Aus Reue und Heiligem Geist ist die Kirche geboren worden, hat Papst Benedikt in den USA gesagt. Dafür ist die Selbsterkenntnis eine Voraussetzung. Sie führt uns an die Wurzeln der inneren Regungen, zum Beispiel des Zornes. Dabei zeigt sich, dass leider auch unsere guten Werke nie ganz frei sind von den «Beimischungen» des Egoismus wie Eitelkeit oder Selbstgerechtigkeit. Selbsterkenntnis bedeutet also, sich «realistisch» einzuschätzen. Wir sollen uns für das halten, was wir sind, nicht mehr und nicht weniger. Isaak der Syrer sagt, dass Selbsterkenntnis zu jener Wiedergeburt des Geistes führt, von der Jesus zu Nikodemus in jener denkwürdigen Nachtwache gesprochen hat. Wer den Hl. Geist bittet, in ihm zu wohnen, muss sein Herz reinigen. Wir Menschen haben als vernunftbegabte Wesen ein Gespür, das Gutes und Böses unterscheidet. Das Gebetvertieft und verfeinert dieses Gespür. Gleichzeitig wächst dabei unsere Sensibilität für Gott und für alles, was ihm gefällt oder missfällt. Die Wüstenväter benutzen in diesem Zusammenhang einen Vergleich: Das Gewissen eines Menschen, der oberflächlich und rein außenorientiert lebt, gleicht einem trüben Wasser. Auf seinem Grund wimmelt es von allerlei Gewürm. Der Ahnungslose merkt nichts davon. Das trübe Wasser verhindert die klare Sicht. So lebt mancher selbstgerecht und sorglos, hält sich für gut und verurteilt andere. Ganz anders steht es um das Gewissen eines «Erleuchteten». Es gleicht dem klaren Wasser. Alles steht wie in einem reinen Spiegel da, bis auf den Grund.
Selbsterkenntnis begleitet jedes wahre Gebet und bringt Hellsicht gegenüber eigenen Fehlern und Schwächen. Dabei schmerzen auch geringfügige Fehler, weil auch sie uns auf dem Weg zu Gott behindern oder irritieren. Die Reue darüber ist eine Voraussetzung ihrer Überwindung. «Das Opfer, das Gott gefällt, ist ein zerknirschter Geist, ein zerbrochenes und zerschlagenes Herz wirst du, Gott, nicht verschmähen.» (PS 51,19)
Die. Prüfung unserer Gedanken, Regungen und Absichten bleibt also eine tägliche Aufgabe für jeden von uns.
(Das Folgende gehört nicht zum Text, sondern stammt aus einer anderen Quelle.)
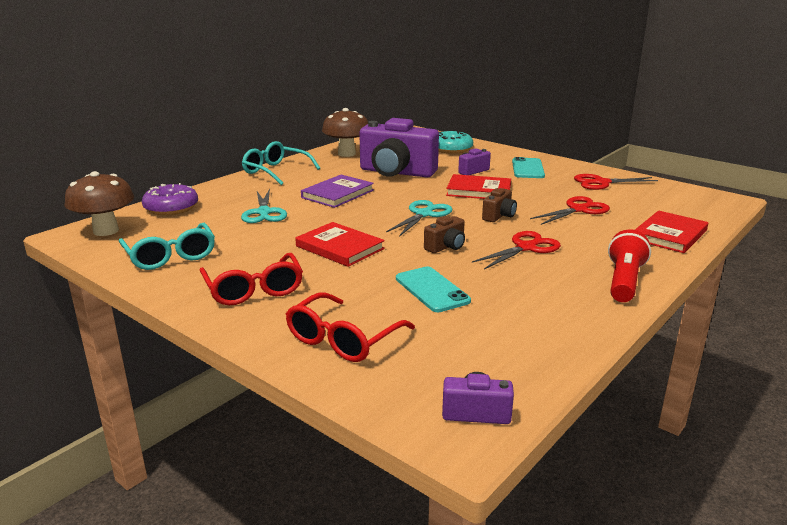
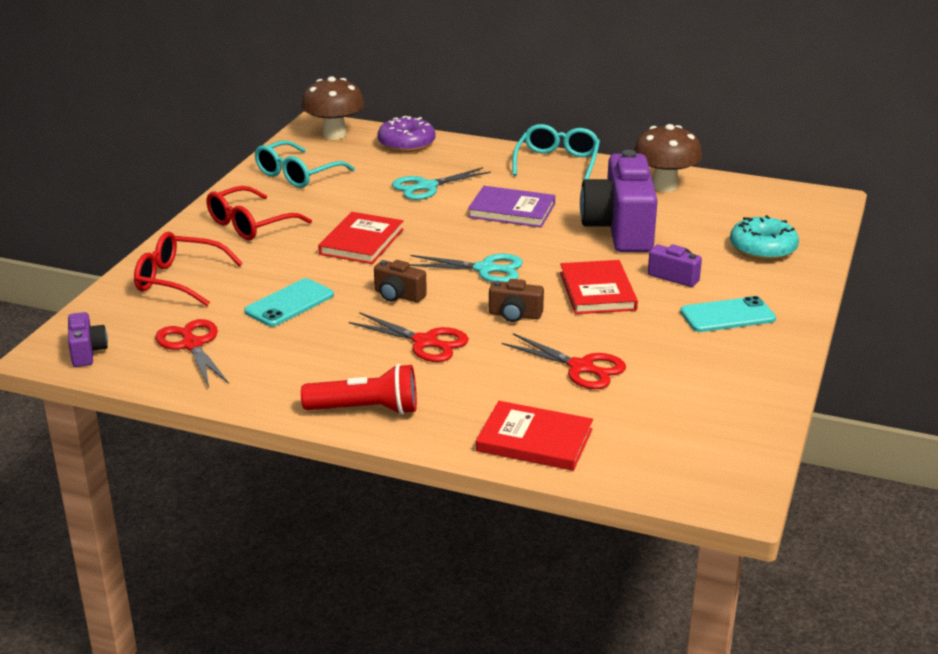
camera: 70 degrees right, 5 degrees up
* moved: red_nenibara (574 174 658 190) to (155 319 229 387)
Die Fastenzeit ist dafür wie geschaffen. Auch die geistliche Begleitung oder eine persönliche Beichte können helfen, uns selbst und die Liebe des Herrn wahrhaftiger zu sehen. Darüber hinaus vermittelt die Beichte einen Frieden, der nur aus der empfangenen Vergebung kommt. «Da ging er in sich», heißt es vom verlorenen Sohn im Lukas-Evangelium. Gerade dieses Gleichnis zeigt, dass Reue nichts zu tun hat mit krankhafter Selbstzerfleischung oder mit einer knechtischen Gesinnung gegenüber Gott. Im Gegenteil! Sie setzt ein absolut positives Gottesbild voraus: der barmherzige Vater, der seinem Sohn entgegeneilt und um den Hals fällt. Das Gleichnis zeigt, dass die wahre Reue alle vitalen Kräfte in uns wiederherstellt, die vom Hl. Geist selbst stammen, den wir den «Lebensspender» nennen. Von Ihm «revitalisiert», eilt der verlorene Sohn zurück ins Leben, ins Haus des Vaters, in seine Würde als Gotteskind.